Update:
When we ran this script on a new environment, it was pretty cool, but in production, it generated some unreasonably large files.
Reader Amy also posted her experiences in the comments below and had a 3GB file!
So this will take some more work – looks like we’ll need to identify what is important, what kind of changed we’d want to track and trim down the script as a result.
Original article:
My awesome co-worker Stevan found this link today and it is such a great find that I wanted to put it here to share with all, plus it helps me find it later!
Basically it’s a PowerShell script that catalogs everything in your SharePoint farm and exports to XML Files
This link is to the 2013 version, but there is a link to the 2010 version on the same page:
http://technet.microsoft.com/en-us/library/ff645391(v=office.15).aspx
My intention is to modify the script so that the output gets placed into folders named Year-Month-Date that way I can create a scheduled task in windows, and run this on a regular basis. Then it’ll be a simple matter of using a tool like Windiff to compare files from one folder to another and I should know quickly what changed.

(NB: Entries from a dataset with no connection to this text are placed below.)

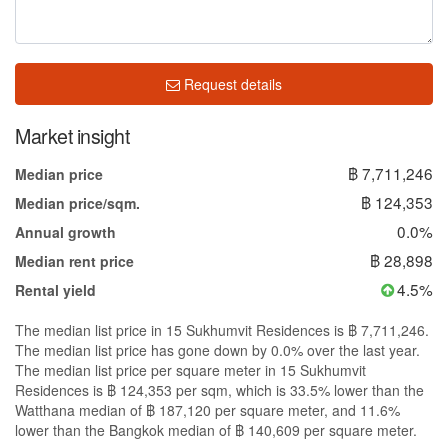
Request details
Market insight
฿ 7,711,246
Median price
฿ 124,353
Median price/sqm.
0.0%
Annual growth
฿ 28,898
Median rent price
4.5%
Rental yield
The median list price in 15 Sukhumvit Residences is ฿ 7,711,246.
The median list price has gone down by 0.0% over the last year.
The median list price per square meter in 15 Sukhumvit
Residences is ฿ 124,353 per sqm, which is 33.5% lower than the
Watthana median of ฿ 187,120 per square meter, and 11.6%
lower than the Bangkok median of ฿ 140,609 per square meter.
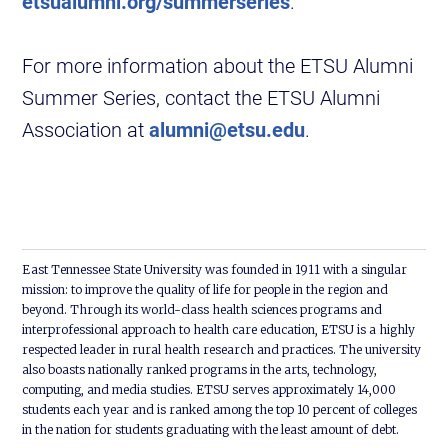
etsualumni.org/summerseries
.
For more information about the ETSU Alumni
Summer Series, contact the ETSU Alumni
Association at
alumni@etsu.edu
.
East Tennessee State University was founded in 1911 with a singular
mission: to improve the quality of life for people in the region and
beyond. Through its world-class health sciences programs and
interprofessional approach to health care education, ETSU is a highly
respected leader in rural health research and practices. The university
also boasts nationally ranked programs in the arts, technology,
computing, and media studies. ETSU serves approximately 14,000
students each year and is ranked among the top 10 percent of colleges
in the nation for students graduating with the least amount of debt.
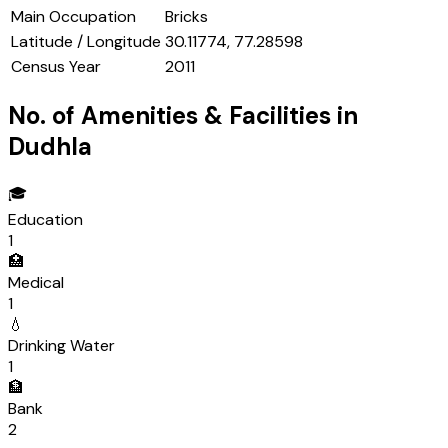
Main Occupation
Bricks
Latitude / Longitude
30.11774, 77.28598
Census Year
2011
No. of Amenities & Facilities in
Dudhla
🎓
Education
1
🏥
Medical
1
💧
Drinking Water
1
🏦
Bank
2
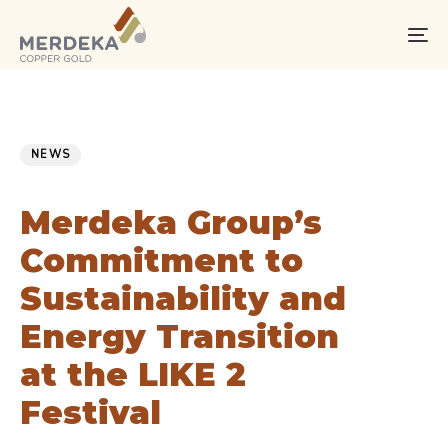
Skip
Skip
links
to
To
primary
na
navigation
Skip
PUBLISHED
Published
to
IN:
on:
NEWS
content
Merdeka Group’s
Commitment to
Sustainability and
Energy Transition
at the LIKE 2
Festival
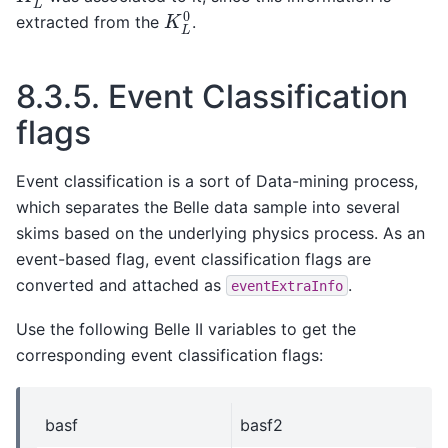
K
L
0
extracted from the
.
8.3.5.
Event Classification
flags
Event classification is a sort of Data-mining process,
which separates the Belle data sample into several
skims based on the underlying physics process. As an
event-based flag, event classification flags are
converted and attached as
.
eventExtraInfo
Use the following Belle II variables to get the
corresponding event classification flags:
basf
basf2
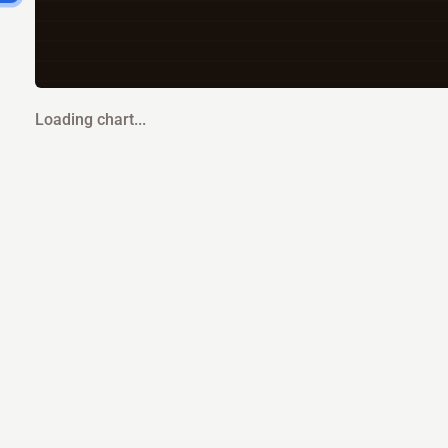
Loading chart...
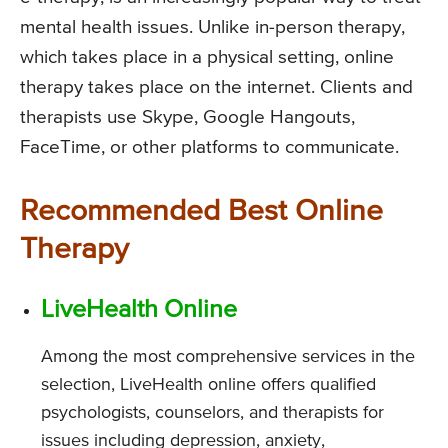
mental health issues. Unlike in-person therapy,
which takes place in a physical setting, online
therapy takes place on the internet. Clients and
therapists use Skype, Google Hangouts,
FaceTime, or other platforms to communicate.
Recommended Best Online
Therapy
LiveHealth Online
Among the most comprehensive services in the
selection, LiveHealth online offers qualified
psychologists, counselors, and therapists for
issues including depression, anxiety,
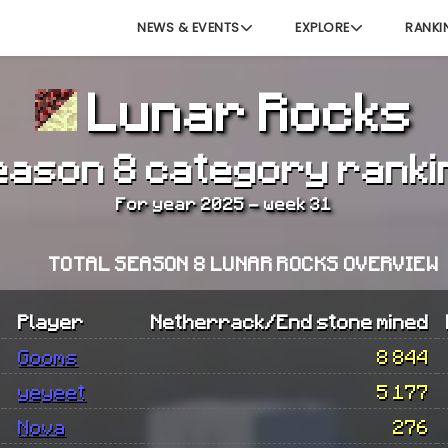
NEWS & EVENTS
EXPLORE
RANKI
Lunar Rocks
eason 8 category ranki
For year 2025 - week 31
TOTAL SEASON 8 LUNAR ROCKS OVERVIEW
Player
Netherrack/End stone mined
Gooms
8 844
yeyeet
5 177
Nova
276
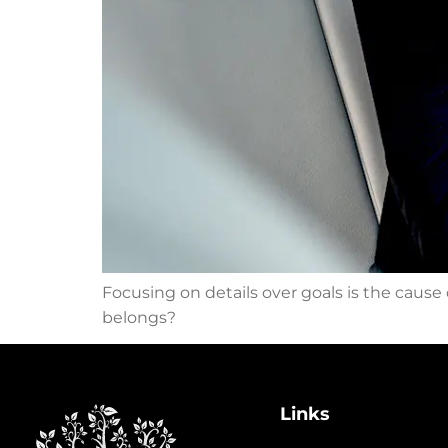
Focusing on details over goals is the cause
belongs?
Links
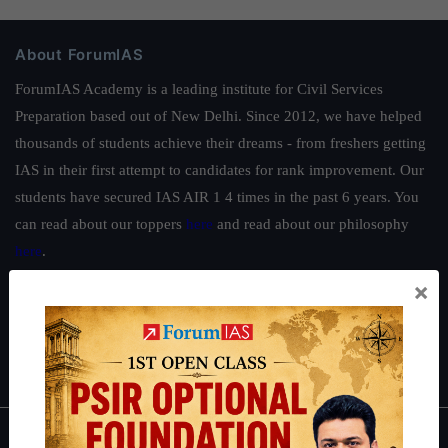
About ForumIAS
ForumIAS Academy is a leading institute for Civil Services
Preparation based out of New Delhi. Since 2012, we have helped
thousands of students achieve their dreams - from freshers getting
IAS in their first attempt to candidates for rank improvement. Our
students have secured IAS AIR 1 4 times in the past 6 years. You
can read about our toppers
here
and read about our philosophy
here
.
×
Guides by ForumIAS
Polity
|
Environment
|
Economy
|
IFoS Preparation Guide
|
Crack
IAS in first Attempt
|
Interview Preparation Guide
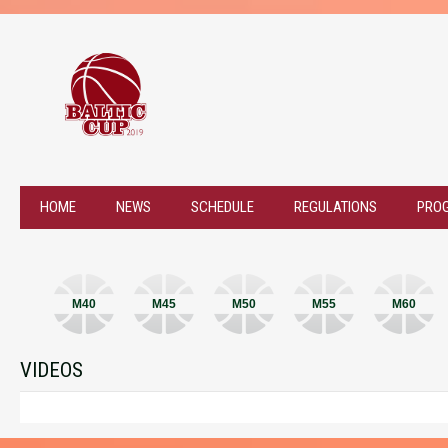
HOME
NEWS
SCHEDULE
REGULATIONS
PRO
M40
M45
M50
M55
M60
VIDEOS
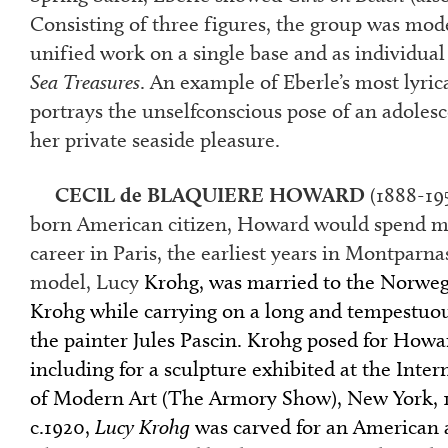
Consisting of three figures, the group was mod
unified work on a single base and as individual
Sea Treasures
. An example of Eberle’s most lyrica
portrays the unselfconscious pose of an adolesc
her private seaside pleasure.
CECIL de BLAQUIERE HOWARD
(1888-19
born American citizen, Howard would spend mos
career in Paris, the earliest years in Montparna
model, Lucy
Krohg, was married to the Norweg
Krohg while carrying on a long and tempestuou
the painter Jules Pascin. Krohg posed for How
including for a sculpture exhibited at the Inter
of Modern Art (The Armory Show), New York, 
c.1920,
Lucy Krohg
was carved for an American a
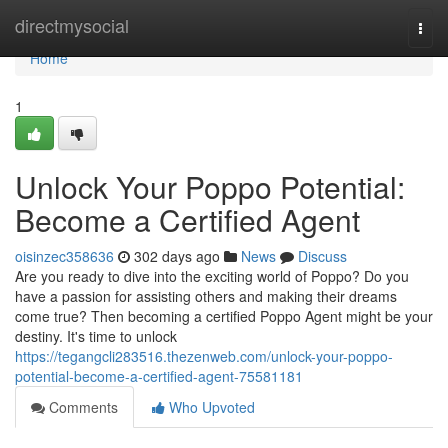
Home
directmysocial
Togg
navi
Home
1
Unlock Your Poppo Potential:
Become a Certified Agent
oisinzec358636
302 days ago
News
Discuss
Are you ready to dive into the exciting world of Poppo? Do you
have a passion for assisting others and making their dreams
come true? Then becoming a certified Poppo Agent might be your
destiny. It's time to unlock
https://tegangcli283516.thezenweb.com/unlock-your-poppo-
potential-become-a-certified-agent-75581181
Comments
Who Upvoted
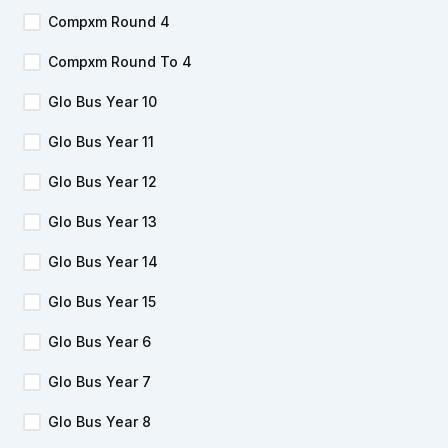
Compxm Round 4
Compxm Round To 4
Glo Bus Year 10
Glo Bus Year 11
Glo Bus Year 12
Glo Bus Year 13
Glo Bus Year 14
Glo Bus Year 15
Glo Bus Year 6
Glo Bus Year 7
Glo Bus Year 8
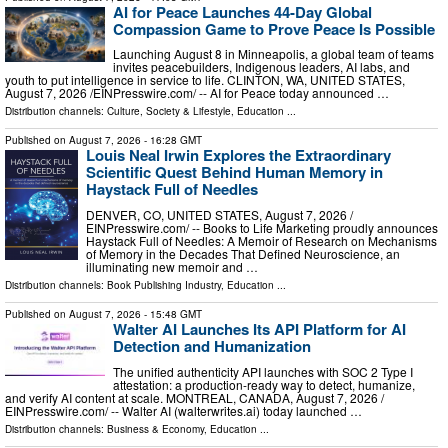
AI for Peace Launches 44-Day Global
Compassion Game to Prove Peace Is Possible
Launching August 8 in Minneapolis, a global team of teams
invites peacebuilders, Indigenous leaders, AI labs, and
youth to put intelligence in service to life. CLINTON, WA, UNITED STATES,
August 7, 2026 /⁨EINPresswire.com⁩/ -- AI for Peace today announced …
Distribution channels:
Culture, Society & Lifestyle
,
Education
...
Published on
August 7, 2026
- 16:28 GMT
Louis Neal Irwin Explores the Extraordinary
Scientific Quest Behind Human Memory in
Haystack Full of Needles
DENVER, CO, UNITED STATES, August 7, 2026 /⁨
EINPresswire.com⁩/ -- Books to Life Marketing proudly announces
Haystack Full of Needles: A Memoir of Research on Mechanisms
of Memory in the Decades That Defined Neuroscience, an
illuminating new memoir and …
Distribution channels:
Book Publishing Industry
,
Education
...
Published on
August 7, 2026
- 15:48 GMT
Walter AI Launches Its API Platform for AI
Detection and Humanization
The unified authenticity API launches with SOC 2 Type I
attestation: a production-ready way to detect, humanize,
and verify AI content at scale. MONTREAL, CANADA, August 7, 2026 /⁨
EINPresswire.com⁩/ -- Walter AI (walterwrites.ai) today launched …
Distribution channels:
Business & Economy
,
Education
...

When I get to that point, I’ll paste the updated code below.
– Jack
Have you run this script in your farm? In my DEV environment, just the first command generated a 3Gb .xml file.
Amy, Yeah, I found that too. It worked great on a brand new farm, but on a production farm, it generated a huge file an I finally stopped it. I’ll update the article. Looks like for weekly production use, the amount of info collected would need to be trimmed down significantly.